Sunday 21st February 2021

With the warmer temperatures and lots of birds singing it certainly felt like spring. I headed to MM’s, a Dartford Warbler was calling on the walk over. Greenfinches are often tricky to see at NO but today they were displaying, wheezing and enjoying high speed chases. The sea was flat calm and quiet other than a male and female Eider heading west and two of the Slavonian Grebes showing well close in shore.

I headed back for a coffee and as I stood by the car a loud and confident but unfamiliar call set my heart racing. I managed to get onto it, a Ring-necked Parakeet! …or so I thought. The call did seem odd and the bill seemed a little large but it didn’t occur to me that it could be anything else. Ian saw my photos and heard my sound recording and having visited India several times suggested that it was the Alexandrine Parakeet which has been in the Lymington area for a decade although not seen recently. This identification was later confirmed by Nigel Jones.

Alexandrine Parakeet

On the walk to the hides I saw Redwing and Fieldfare and there was a record count for me of 21 Pochard on JV. Two thirds were males, they usually outnumber females in the UK as the females tend to travel further south to winter. There were also 14 Tufted Duck of which 8 were males. Two pairs of Lapwing were calling and displaying around B Water, around 20 pairs normally breed here.

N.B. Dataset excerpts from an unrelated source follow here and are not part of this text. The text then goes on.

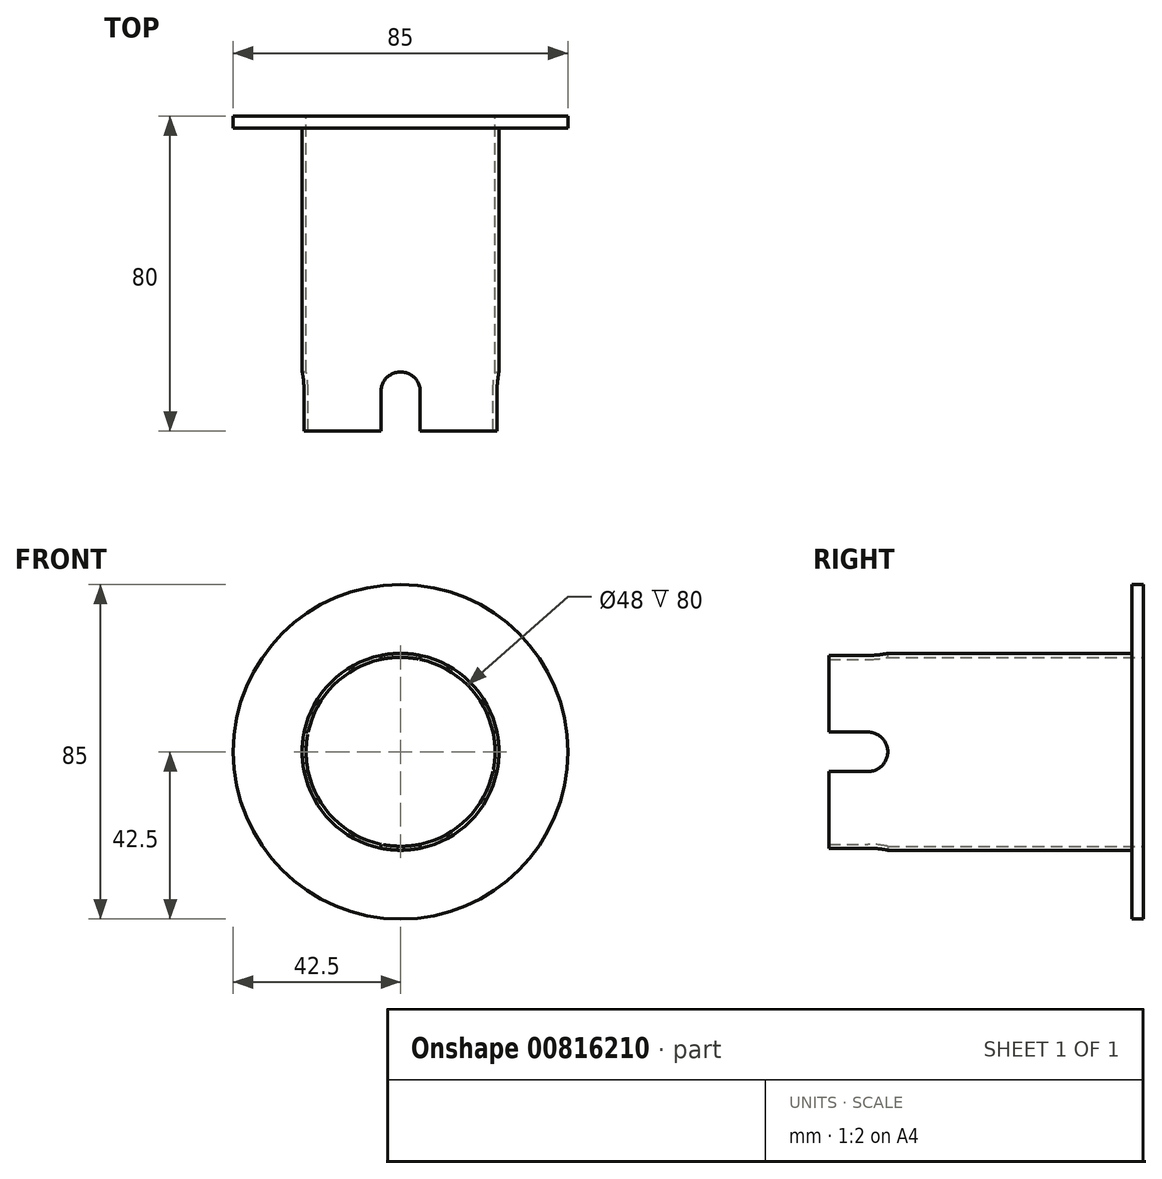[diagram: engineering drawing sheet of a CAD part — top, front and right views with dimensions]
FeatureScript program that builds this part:
annotation { "Feature Type Name" : "Feature", "Feature Type Description" : "" }
export const myFeature = defineFeature(function(context is Context, id is Id, definition is map)
    precondition{}
    {
        {
            var Q0;
            Q0=qCreatedBy(makeId("Front.planeOp"),FACE);
            var sketch = newSketch(context, id + "F0", { "sketchPlane" : qUnion([Q0])});
            skCircle(sketch, "E0", {"center": v(0, 0) * mm, "radius": 25 * mm});
            skCircle(sketch, "E1", {"center": v(0, 0) * mm, "radius": 42.5 * mm});
            skCircle(sketch, "E2", {"center": v(0, 0) * mm, "radius": 24 * mm});
            skSolve(sketch);
        }
        {
            var Q0;
            Q0=makeQuery(id+"F0.imprint","IMPRINT",FACE,{"disambiguationData":[TD([[makeQuery(id+"F0.imprint","IMPRINT",EDGE,{"derivedFrom":sQuery(id+"F0.wireOp",EDGE,"E1")}),1.0]])]});
            var Q1;
            Q1=makeQuery(id+"F0.imprint","IMPRINT",FACE,{"disambiguationData":[TD([[makeQuery(id+"F0.imprint","IMPRINT",EDGE,{"derivedFrom":sQuery(id+"F0.wireOp",EDGE,"E0")}),-1.0]])]});
            extrude(context, id + "F1", {"entities" : qUnion([Q0, Q1]), "depth" : 3 * mm, "offsetDistance" : 25 * mm});
        }
        {
            var Q0;
            Q0=qCreatedBy(makeId("Top.planeOp"),FACE);
            cPlane(context, id + "F2", {"entities" : qUnion([Q0]), "cplaneType" : CPlaneType.OFFSET, "offset" : 25 * mm, "width" : 150 * mm, "height" : 150 * mm});
        }
        {
            var Q0;
            Q0=makeQuery(id+"F0.imprint","IMPRINT",FACE,{"disambiguationData":[TD([[makeQuery(id+"F0.imprint","IMPRINT",EDGE,{"derivedFrom":sQuery(id+"F0.wireOp",EDGE,"E0")}),1.0]])]});
            extrude(context, id + "F3", {"entities" : qUnion([Q0]), "operationType" : NewBodyOperationType.ADD, "depth" : 80 * mm, "offsetDistance" : 25 * mm});
        }
        {
            var Q0;
            Q0=qCreatedBy(id+"F2.planeOp",FACE);
            var sketch = newSketch(context, id + "F4", { "sketchPlane" : qUnion([Q0])});
            skLineSegment(sketch, "E3.bottom", {"start": v(-5, -80) * mm, "end": v(5, -80) * mm});
            skLineSegment(sketch, "E3.top", {"start": v(0, -65) * mm, "end": v(0, -65) * mm});
            skLineSegment(sketch, "E3.left", {"start": v(-5, -80) * mm, "end": v(-5, -70) * mm});
            skLineSegment(sketch, "E3.right", {"start": v(5, -80) * mm, "end": v(5, -70) * mm});
            skLineSegment(sketch, "E4", {"start": v(0, -69.84) * mm, "end": v(0, -83.22) * mm, "construction": true});
            skPoint(sketch, "E5", {"position": v(0, -80) * mm});
            skLineSegment(sketch, "E6.0", {"start": v(25, -80) * mm, "end": v(-25, -80) * mm});
            skPoint(sketch, "E7.visualSharp", {"position": v(-5, -65) * mm});
            skArc(sketch, "E7.filletArc", {"start": v(0, -65) * mm, "mid": v(-3.54, -66.46) * mm, "end": v(-5, -70) * mm});
            skPoint(sketch, "E8.visualSharp", {"position": v(5, -65) * mm});
            skArc(sketch, "E8.filletArc", {"start": v(5, -70) * mm, "mid": v(3.54, -66.46) * mm, "end": v(0, -65) * mm});
            skSolve(sketch);
        }
        {
            var Q0;
            {var subQ1=sQuery(id+"F4.wireOp",EDGE,"E3.left");Q0=makeQuery(id+"F4.imprint","IMPRINT",FACE,{"disambiguationData":[TD([[makeQuery(id+"F4.imprint","IMPRINT",EDGE,{"derivedFrom":subQ1}),-1.0]])]});}
            extrude(context, id + "F5", {"entities" : qUnion([Q0]), "oppositeDirection" : true, "depth" : 2 * mm, "offsetDistance" : 25 * mm});
        }
        {
            var Q0;
            Q0=makeQuery(id+"F5.opExtrude","SWEPT_BODY",BODY,{"disambiguationData":[OSD([sQuery(id+"F4.wireOp",EDGE,"E3.left"),sQuery(id+"F4.wireOp",EDGE,"E3.right"),sQuery(id+"F4.wireOp",EDGE,"E6.0"),sQuery(id+"F4.wireOp",EDGE,"E7.filletArc"),sQuery(id+"F4.wireOp",EDGE,"E8.filletArc")])]});
            var Q1;
            Q1=makeQuery(id+"F3.opExtrude","CAP_EDGE",EDGE,{"disambiguationData":[OSD([sQuery(id+"F0.wireOp",EDGE,"E0")])],"isStart":false});
            circularPattern(context, id + "F6", {"operationType" : NewBodyOperationType.REMOVE, "entities" : qUnion([Q0]), "axis" : qUnion([Q1]), "angle" : 360 * degree, "instanceCount" : 4, "equalSpace" : true, "computeTransformsWithoutBuiltin" : true});
        }
        {
            var Q0;
            Q0=makeQuery(id+"F6.boolean.opBoolean","COPY",EDGE,{"derivedFrom":makeQuery(id+"F6.opPattern","COPY",EDGE,{"derivedFrom":makeQuery(id+"F5.opExtrude","SWEPT_EDGE",EDGE,{"disambiguationData":[OSD([sQuery(id+"F4.wireOp",EDGE,"E3.left"),sQuery(id+"F4.wireOp",EDGE,"E6.0")])]}),"instanceName":"2"})});
            var Q1;
            Q1=makeQuery(id+"F6.boolean.opBoolean","COPY",EDGE,{"derivedFrom":makeQuery(id+"F6.opPattern","COPY",EDGE,{"derivedFrom":makeQuery(id+"F5.opExtrude","SWEPT_EDGE",EDGE,{"disambiguationData":[OSD([sQuery(id+"F4.wireOp",EDGE,"E3.right"),sQuery(id+"F4.wireOp",EDGE,"E6.0")])]}),"instanceName":"2"})});
            var Q2;
            Q2=makeQuery(id+"F6.boolean.opBoolean","COPY",EDGE,{"derivedFrom":makeQuery(id+"F6.opPattern","COPY",EDGE,{"derivedFrom":makeQuery(id+"F5.opExtrude","SWEPT_EDGE",EDGE,{"disambiguationData":[OSD([sQuery(id+"F4.wireOp",EDGE,"E3.right"),sQuery(id+"F4.wireOp",EDGE,"E6.0")])]}),"instanceName":"3"})});
            var Q3;
            Q3=makeQuery(id+"F6.boolean.opBoolean","COPY",EDGE,{"derivedFrom":makeQuery(id+"F6.opPattern","COPY",EDGE,{"derivedFrom":makeQuery(id+"F5.opExtrude","SWEPT_EDGE",EDGE,{"disambiguationData":[OSD([sQuery(id+"F4.wireOp",EDGE,"E3.left"),sQuery(id+"F4.wireOp",EDGE,"E6.0")])]}),"instanceName":"3"})});
            var Q4;
            Q4=makeQuery(id+"F6.boolean.opBoolean","COPY",EDGE,{"derivedFrom":makeQuery(id+"F5.opExtrude","SWEPT_EDGE",EDGE,{"disambiguationData":[OSD([sQuery(id+"F4.wireOp",EDGE,"E3.right"),sQuery(id+"F4.wireOp",EDGE,"E6.0")])]})});
            var Q5;
            Q5=makeQuery(id+"F6.boolean.opBoolean","COPY",EDGE,{"derivedFrom":makeQuery(id+"F5.opExtrude","SWEPT_EDGE",EDGE,{"disambiguationData":[OSD([sQuery(id+"F4.wireOp",EDGE,"E3.left"),sQuery(id+"F4.wireOp",EDGE,"E6.0")])]})});
            var Q6;
            Q6=makeQuery(id+"F6.boolean.opBoolean","COPY",EDGE,{"derivedFrom":makeQuery(id+"F6.opPattern","COPY",EDGE,{"derivedFrom":makeQuery(id+"F5.opExtrude","SWEPT_EDGE",EDGE,{"disambiguationData":[OSD([sQuery(id+"F4.wireOp",EDGE,"E3.left"),sQuery(id+"F4.wireOp",EDGE,"E6.0")])]}),"instanceName":"1"})});
            var Q7;
            Q7=makeQuery(id+"F6.boolean.opBoolean","COPY",EDGE,{"derivedFrom":makeQuery(id+"F6.opPattern","COPY",EDGE,{"derivedFrom":makeQuery(id+"F5.opExtrude","SWEPT_EDGE",EDGE,{"disambiguationData":[OSD([sQuery(id+"F4.wireOp",EDGE,"E3.right"),sQuery(id+"F4.wireOp",EDGE,"E6.0")])]}),"instanceName":"1"})});
            fillet(context, id + "F7", {"entities" : qUnion([Q0, Q1, Q2, Q3, Q4, Q5, Q6, Q7]), "radius" : 2 * mm, "tangentPropagation" : true, "allowEdgeOverflow" : false});
        }
    });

Pochard photo by Ian Williamson

It was low tide by the time I got to the sailing club. I noticed that at least 600 Brent Geese had moved from the estuary and were feeding on the wet grassland around the scrape and the striking Pale-bellied Brent Goose was amongst them. There were five Spoonbill feeding on the flooded meadows to the north of B Water with five others in the area.

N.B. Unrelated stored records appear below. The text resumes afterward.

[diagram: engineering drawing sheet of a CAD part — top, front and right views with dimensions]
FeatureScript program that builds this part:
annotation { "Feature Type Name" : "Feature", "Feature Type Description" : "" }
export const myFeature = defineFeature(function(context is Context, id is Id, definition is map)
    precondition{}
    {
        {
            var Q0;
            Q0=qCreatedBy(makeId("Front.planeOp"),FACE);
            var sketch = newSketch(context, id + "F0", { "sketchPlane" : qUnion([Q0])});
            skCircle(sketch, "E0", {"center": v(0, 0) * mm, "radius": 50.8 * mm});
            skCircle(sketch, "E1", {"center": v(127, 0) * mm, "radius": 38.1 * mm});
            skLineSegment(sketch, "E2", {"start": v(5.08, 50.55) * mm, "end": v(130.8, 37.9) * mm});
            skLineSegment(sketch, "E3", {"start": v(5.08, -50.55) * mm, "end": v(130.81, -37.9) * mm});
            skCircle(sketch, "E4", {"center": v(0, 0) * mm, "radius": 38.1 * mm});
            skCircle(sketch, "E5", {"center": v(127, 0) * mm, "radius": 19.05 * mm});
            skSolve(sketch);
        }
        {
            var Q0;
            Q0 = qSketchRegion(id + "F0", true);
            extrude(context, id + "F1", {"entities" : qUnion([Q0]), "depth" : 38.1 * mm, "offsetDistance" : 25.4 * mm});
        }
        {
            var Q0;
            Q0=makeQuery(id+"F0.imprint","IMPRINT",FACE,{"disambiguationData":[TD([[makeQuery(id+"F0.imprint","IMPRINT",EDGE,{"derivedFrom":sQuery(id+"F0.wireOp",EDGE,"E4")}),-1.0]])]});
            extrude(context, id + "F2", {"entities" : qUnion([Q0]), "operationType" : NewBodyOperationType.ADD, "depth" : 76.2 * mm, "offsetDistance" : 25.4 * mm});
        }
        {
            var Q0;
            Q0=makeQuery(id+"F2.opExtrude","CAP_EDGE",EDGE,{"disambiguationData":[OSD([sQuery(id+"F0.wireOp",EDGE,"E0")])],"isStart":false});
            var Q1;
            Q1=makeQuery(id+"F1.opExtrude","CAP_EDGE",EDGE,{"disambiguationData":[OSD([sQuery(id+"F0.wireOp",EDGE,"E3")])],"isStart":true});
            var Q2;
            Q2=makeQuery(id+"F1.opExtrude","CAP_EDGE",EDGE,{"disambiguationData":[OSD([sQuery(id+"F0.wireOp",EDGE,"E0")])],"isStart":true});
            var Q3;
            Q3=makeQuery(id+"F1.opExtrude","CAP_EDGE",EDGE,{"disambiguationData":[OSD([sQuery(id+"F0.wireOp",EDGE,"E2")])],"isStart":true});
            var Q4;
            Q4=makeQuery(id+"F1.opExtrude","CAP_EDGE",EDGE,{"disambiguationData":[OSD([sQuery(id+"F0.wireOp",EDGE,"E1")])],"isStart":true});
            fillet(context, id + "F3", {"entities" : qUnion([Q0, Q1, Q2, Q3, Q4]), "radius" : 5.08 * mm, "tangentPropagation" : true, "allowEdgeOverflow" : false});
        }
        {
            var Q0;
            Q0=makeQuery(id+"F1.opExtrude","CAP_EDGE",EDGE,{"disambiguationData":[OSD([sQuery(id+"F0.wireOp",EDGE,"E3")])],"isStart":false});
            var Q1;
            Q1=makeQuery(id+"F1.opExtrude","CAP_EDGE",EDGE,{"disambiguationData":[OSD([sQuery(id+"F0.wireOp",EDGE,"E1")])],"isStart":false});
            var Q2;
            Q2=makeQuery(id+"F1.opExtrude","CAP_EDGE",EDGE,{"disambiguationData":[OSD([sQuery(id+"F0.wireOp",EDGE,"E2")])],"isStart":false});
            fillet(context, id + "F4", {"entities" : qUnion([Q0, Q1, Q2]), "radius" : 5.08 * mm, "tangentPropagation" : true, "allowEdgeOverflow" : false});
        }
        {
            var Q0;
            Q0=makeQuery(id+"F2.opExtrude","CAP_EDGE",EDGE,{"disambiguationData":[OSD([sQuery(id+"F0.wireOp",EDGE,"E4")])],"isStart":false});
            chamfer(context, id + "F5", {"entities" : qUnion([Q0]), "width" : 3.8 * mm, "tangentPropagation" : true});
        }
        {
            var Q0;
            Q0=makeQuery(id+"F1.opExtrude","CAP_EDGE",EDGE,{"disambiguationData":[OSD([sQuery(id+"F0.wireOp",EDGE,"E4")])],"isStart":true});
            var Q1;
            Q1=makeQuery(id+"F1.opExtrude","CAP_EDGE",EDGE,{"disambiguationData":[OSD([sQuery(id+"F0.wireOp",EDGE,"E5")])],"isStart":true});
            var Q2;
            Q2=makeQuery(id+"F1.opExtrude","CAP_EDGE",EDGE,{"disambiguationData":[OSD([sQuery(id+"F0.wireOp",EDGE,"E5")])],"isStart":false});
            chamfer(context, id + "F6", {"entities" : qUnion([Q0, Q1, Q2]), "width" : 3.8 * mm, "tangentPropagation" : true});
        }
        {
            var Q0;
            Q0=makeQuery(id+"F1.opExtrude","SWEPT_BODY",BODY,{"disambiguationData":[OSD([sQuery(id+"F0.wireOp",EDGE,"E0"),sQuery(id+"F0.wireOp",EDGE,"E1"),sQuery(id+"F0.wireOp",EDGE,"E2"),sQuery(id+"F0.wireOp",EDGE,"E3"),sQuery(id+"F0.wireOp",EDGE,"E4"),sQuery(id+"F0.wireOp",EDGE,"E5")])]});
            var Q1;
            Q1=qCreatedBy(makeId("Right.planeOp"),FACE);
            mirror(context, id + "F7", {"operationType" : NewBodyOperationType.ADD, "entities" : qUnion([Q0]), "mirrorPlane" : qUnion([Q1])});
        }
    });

A huge flock of Dunlin (photo directly below) were resting directly opposite the Sailing Club. They looked settled and so I grabbed my hand counter, there were 1,066 in total.

Dunlin – 1066 of them

While watching from here a Peregrine suddenly appeared from the north flying straight at me before twisting and flicking to lose height and speed before swooping up almost vertically to land on the Jetty Mast just 30 yards away.  


As I headed home I stopped briefly at the Reedy Ditch where the four Russian White-fronted Geese were still present with the Brents over towards P Lane.